▸ WORK TO BE COMPLETED: Reproduce every line of the data below word for word, in the same order.

[Begin AVAILABLE RECORDS]

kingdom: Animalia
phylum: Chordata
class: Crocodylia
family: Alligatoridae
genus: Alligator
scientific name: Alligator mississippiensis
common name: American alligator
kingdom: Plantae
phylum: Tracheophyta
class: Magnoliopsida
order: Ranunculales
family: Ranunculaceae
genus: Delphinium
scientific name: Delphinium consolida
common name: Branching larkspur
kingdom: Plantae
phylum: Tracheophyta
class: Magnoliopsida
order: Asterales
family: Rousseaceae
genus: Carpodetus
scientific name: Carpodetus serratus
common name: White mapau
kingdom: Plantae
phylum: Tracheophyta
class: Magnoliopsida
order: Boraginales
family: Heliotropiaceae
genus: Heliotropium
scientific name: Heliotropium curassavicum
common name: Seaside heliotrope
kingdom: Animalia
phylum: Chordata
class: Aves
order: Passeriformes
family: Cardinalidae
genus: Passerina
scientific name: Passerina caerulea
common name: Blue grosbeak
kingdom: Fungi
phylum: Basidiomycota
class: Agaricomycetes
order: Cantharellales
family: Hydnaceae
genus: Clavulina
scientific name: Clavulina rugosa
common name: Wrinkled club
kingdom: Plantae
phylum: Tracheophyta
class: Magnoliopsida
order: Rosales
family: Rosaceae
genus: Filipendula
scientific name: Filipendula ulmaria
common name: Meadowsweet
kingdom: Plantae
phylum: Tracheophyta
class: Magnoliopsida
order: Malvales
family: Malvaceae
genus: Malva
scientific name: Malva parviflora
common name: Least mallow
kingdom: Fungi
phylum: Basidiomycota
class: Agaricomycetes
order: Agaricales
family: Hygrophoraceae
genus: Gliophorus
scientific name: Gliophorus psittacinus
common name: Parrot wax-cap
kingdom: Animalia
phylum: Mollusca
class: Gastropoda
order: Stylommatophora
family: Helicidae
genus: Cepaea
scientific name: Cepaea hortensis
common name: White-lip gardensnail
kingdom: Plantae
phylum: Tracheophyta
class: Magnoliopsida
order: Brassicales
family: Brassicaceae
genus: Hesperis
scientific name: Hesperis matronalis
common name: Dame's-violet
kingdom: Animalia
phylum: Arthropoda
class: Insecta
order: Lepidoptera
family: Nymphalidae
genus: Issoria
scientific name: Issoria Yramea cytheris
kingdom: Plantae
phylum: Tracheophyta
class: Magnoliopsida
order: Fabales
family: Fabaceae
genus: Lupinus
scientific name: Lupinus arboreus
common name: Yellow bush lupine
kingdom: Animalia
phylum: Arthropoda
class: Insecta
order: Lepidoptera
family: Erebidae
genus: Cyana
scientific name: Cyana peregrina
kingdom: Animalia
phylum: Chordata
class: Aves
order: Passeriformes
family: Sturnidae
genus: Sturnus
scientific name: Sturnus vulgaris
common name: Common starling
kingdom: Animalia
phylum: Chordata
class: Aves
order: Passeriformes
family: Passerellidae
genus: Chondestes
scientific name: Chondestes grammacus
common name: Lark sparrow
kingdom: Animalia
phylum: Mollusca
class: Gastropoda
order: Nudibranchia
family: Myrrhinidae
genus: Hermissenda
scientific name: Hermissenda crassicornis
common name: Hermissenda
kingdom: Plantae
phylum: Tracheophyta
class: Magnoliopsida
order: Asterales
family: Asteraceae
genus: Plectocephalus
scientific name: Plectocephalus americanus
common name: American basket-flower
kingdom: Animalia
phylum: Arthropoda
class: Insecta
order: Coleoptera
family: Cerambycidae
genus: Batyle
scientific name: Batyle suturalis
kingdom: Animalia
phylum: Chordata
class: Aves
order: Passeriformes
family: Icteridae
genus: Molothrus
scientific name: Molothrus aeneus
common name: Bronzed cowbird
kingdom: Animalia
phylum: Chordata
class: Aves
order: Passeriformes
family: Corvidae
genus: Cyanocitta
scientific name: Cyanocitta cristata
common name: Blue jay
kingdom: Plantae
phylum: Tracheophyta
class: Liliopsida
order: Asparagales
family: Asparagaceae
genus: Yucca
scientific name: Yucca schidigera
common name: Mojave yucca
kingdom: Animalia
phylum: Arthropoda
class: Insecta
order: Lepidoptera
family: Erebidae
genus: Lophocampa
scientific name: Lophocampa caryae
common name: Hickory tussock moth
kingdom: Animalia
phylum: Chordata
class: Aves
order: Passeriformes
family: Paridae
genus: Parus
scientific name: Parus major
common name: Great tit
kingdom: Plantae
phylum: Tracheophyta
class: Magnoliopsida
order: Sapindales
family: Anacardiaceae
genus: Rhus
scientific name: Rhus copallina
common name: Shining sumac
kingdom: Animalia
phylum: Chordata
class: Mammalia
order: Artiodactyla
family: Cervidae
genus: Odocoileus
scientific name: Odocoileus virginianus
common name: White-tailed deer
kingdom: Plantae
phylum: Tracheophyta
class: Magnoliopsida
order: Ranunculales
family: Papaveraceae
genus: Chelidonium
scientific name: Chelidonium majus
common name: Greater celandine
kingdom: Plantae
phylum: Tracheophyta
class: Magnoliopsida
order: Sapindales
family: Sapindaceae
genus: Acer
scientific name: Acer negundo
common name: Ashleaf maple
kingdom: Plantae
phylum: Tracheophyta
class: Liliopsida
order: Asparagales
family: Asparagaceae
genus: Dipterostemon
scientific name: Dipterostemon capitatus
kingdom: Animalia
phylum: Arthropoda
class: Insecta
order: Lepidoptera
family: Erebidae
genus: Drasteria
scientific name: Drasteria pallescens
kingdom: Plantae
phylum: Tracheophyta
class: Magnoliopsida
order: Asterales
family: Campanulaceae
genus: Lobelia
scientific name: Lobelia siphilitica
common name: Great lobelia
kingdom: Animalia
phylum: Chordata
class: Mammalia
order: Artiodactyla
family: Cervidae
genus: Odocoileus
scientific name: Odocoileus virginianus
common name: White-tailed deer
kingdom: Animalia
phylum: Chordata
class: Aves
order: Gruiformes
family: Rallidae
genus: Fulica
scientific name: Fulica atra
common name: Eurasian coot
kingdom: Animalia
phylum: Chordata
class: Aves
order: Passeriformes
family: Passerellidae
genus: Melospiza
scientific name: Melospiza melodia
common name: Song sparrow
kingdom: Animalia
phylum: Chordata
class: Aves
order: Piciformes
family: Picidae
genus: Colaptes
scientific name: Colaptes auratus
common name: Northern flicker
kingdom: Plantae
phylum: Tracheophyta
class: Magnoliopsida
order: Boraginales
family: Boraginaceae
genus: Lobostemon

[End AVAILABLE RECORDS]

▸ TASK RESULT:
kingdom: Animalia
phylum: Chordata
class: Crocodylia
family: Alligatoridae
genus: Alligator
scientific name: Alligator mississippiensis
common name: American alligator
kingdom: Plantae
phylum: Tracheophyta
class: Magnoliopsida
order: Ranunculales
family: Ranunculaceae
genus: Delphinium
scientific name: Delphinium consolida
common name: Branching larkspur
kingdom: Plantae
phylum: Tracheophyta
class: Magnoliopsida
order: Asterales
family: Rousseaceae
genus: Carpodetus
scientific name: Carpodetus serratus
common name: White mapau
kingdom: Plantae
phylum: Tracheophyta
class: Magnoliopsida
order: Boraginales
family: Heliotropiaceae
genus: Heliotropium
scientific name: Heliotropium curassavicum
common name: Seaside heliotrope
kingdom: Animalia
phylum: Chordata
class: Aves
order: Passeriformes
family: Cardinalidae
genus: Passerina
scientific name: Passerina caerulea
common name: Blue grosbeak
kingdom: Fungi
phylum: Basidiomycota
class: Agaricomycetes
order: Cantharellales
family: Hydnaceae
genus: Clavulina
scientific name: Clavulina rugosa
common name: Wrinkled club
kingdom: Plantae
phylum: Tracheophyta
class: Magnoliopsida
order: Rosales
family: Rosaceae
genus: Filipendula
scientific name: Filipendula ulmaria
common name: Meadowsweet
kingdom: Plantae
phylum: Tracheophyta
class: Magnoliopsida
order: Malvales
family: Malvaceae
genus: Malva
scientific name: Malva parviflora
common name: Least mallow
kingdom: Fungi
phylum: Basidiomycota
class: Agaricomycetes
order: Agaricales
family: Hygrophoraceae
genus: Gliophorus
scientific name: Gliophorus psittacinus
common name: Parrot wax-cap
kingdom: Animalia
phylum: Mollusca
class: Gastropoda
order: Stylommatophora
family: Helicidae
genus: Cepaea
scientific name: Cepaea hortensis
common name: White-lip gardensnail
kingdom: Plantae
phylum: Tracheophyta
class: Magnoliopsida
order: Brassicales
family: Brassicaceae
genus: Hesperis
scientific name: Hesperis matronalis
common name: Dame's-violet
kingdom: Animalia
phylum: Arthropoda
class: Insecta
order: Lepidoptera
family: Nymphalidae
genus: Issoria
scientific name: Issoria Yramea cytheris
kingdom: Plantae
phylum: Tracheophyta
class: Magnoliopsida
order: Fabales
family: Fabaceae
genus: Lupinus
scientific name: Lupinus arboreus
common name: Yellow bush lupine
kingdom: Animalia
phylum: Arthropoda
class: Insecta
order: Lepidoptera
family: Erebidae
genus: Cyana
scientific name: Cyana peregrina
kingdom: Animalia
phylum: Chordata
class: Aves
order: Passeriformes
family: Sturnidae
genus: Sturnus
scientific name: Sturnus vulgaris
common name: Common starling
kingdom: Animalia
phylum: Chordata
class: Aves
order: Passeriformes
family: Passerellidae
genus: Chondestes
scientific name: Chondestes grammacus
common name: Lark sparrow
kingdom: Animalia
phylum: Mollusca
class: Gastropoda
order: Nudibranchia
family: Myrrhinidae
genus: Hermissenda
scientific name: Hermissenda crassicornis
common name: Hermissenda
kingdom: Plantae
phylum: Tracheophyta
class: Magnoliopsida
order: Asterales
family: Asteraceae
genus: Plectocephalus
scientific name: Plectocephalus americanus
common name: American basket-flower
kingdom: Animalia
phylum: Arthropoda
class: Insecta
order: Coleoptera
family: Cerambycidae
genus: Batyle
scientific name: Batyle suturalis
kingdom: Animalia
phylum: Chordata
class: Aves
order: Passeriformes
family: Icteridae
genus: Molothrus
scientific name: Molothrus aeneus
common name: Bronzed cowbird
kingdom: Animalia
phylum: Chordata
class: Aves
order: Passeriformes
family: Corvidae
genus: Cyanocitta
scientific name: Cyanocitta cristata
common name: Blue jay
kingdom: Plantae
phylum: Tracheophyta
class: Liliopsida
order: Asparagales
family: Asparagaceae
genus: Yucca
scientific name: Yucca schidigera
common name: Mojave yucca
kingdom: Animalia
phylum: Arthropoda
class: Insecta
order: Lepidoptera
family: Erebidae
genus: Lophocampa
scientific name: Lophocampa caryae
common name: Hickory tussock moth
kingdom: Animalia
phylum: Chordata
class: Aves
order: Passeriformes
family: Paridae
genus: Parus
scientific name: Parus major
common name: Great tit
kingdom: Plantae
phylum: Tracheophyta
class: Magnoliopsida
order: Sapindales
family: Anacardiaceae
genus: Rhus
scientific name: Rhus copallina
common name: Shining sumac
kingdom: Animalia
phylum: Chordata
class: Mammalia
order: Artiodactyla
family: Cervidae
genus: Odocoileus
scientific name: Odocoileus virginianus
common name: White-tailed deer
kingdom: Plantae
phylum: Tracheophyta
class: Magnoliopsida
order: Ranunculales
family: Papaveraceae
genus: Chelidonium
scientific name: Chelidonium majus
common name: Greater celandine
kingdom: Plantae
phylum: Tracheophyta
class: Magnoliopsida
order: Sapindales
family: Sapindaceae
genus: Acer
scientific name: Acer negundo
common name: Ashleaf maple
kingdom: Plantae
phylum: Tracheophyta
class: Liliopsida
order: Asparagales
family: Asparagaceae
genus: Dipterostemon
scientific name: Dipterostemon capitatus
kingdom: Animalia
phylum: Arthropoda
class: Insecta
order: Lepidoptera
family: Erebidae
genus: Drasteria
scientific name: Drasteria pallescens
kingdom: Plantae
phylum: Tracheophyta
class: Magnoliopsida
order: Asterales
family: Campanulaceae
genus: Lobelia
scientific name: Lobelia siphilitica
common name: Great lobelia
kingdom: Animalia
phylum: Chordata
class: Mammalia
order: Artiodactyla
family: Cervidae
genus: Odocoileus
scientific name: Odocoileus virginianus
common name: White-tailed deer
kingdom: Animalia
phylum: Chordata
class: Aves
order: Gruiformes
family: Rallidae
genus: Fulica
scientific name: Fulica atra
common name: Eurasian coot
kingdom: Animalia
phylum: Chordata
class: Aves
order: Passeriformes
family: Passerellidae
genus: Melospiza
scientific name: Melospiza melodia
common name: Song sparrow
kingdom: Animalia
phylum: Chordata
class: Aves
order: Piciformes
family: Picidae
genus: Colaptes
scientific name: Colaptes auratus
common name: Northern flicker
kingdom: Plantae
phylum: Tracheophyta
class: Magnoliopsida
order: Boraginales
family: Boraginaceae
genus: Lobostemon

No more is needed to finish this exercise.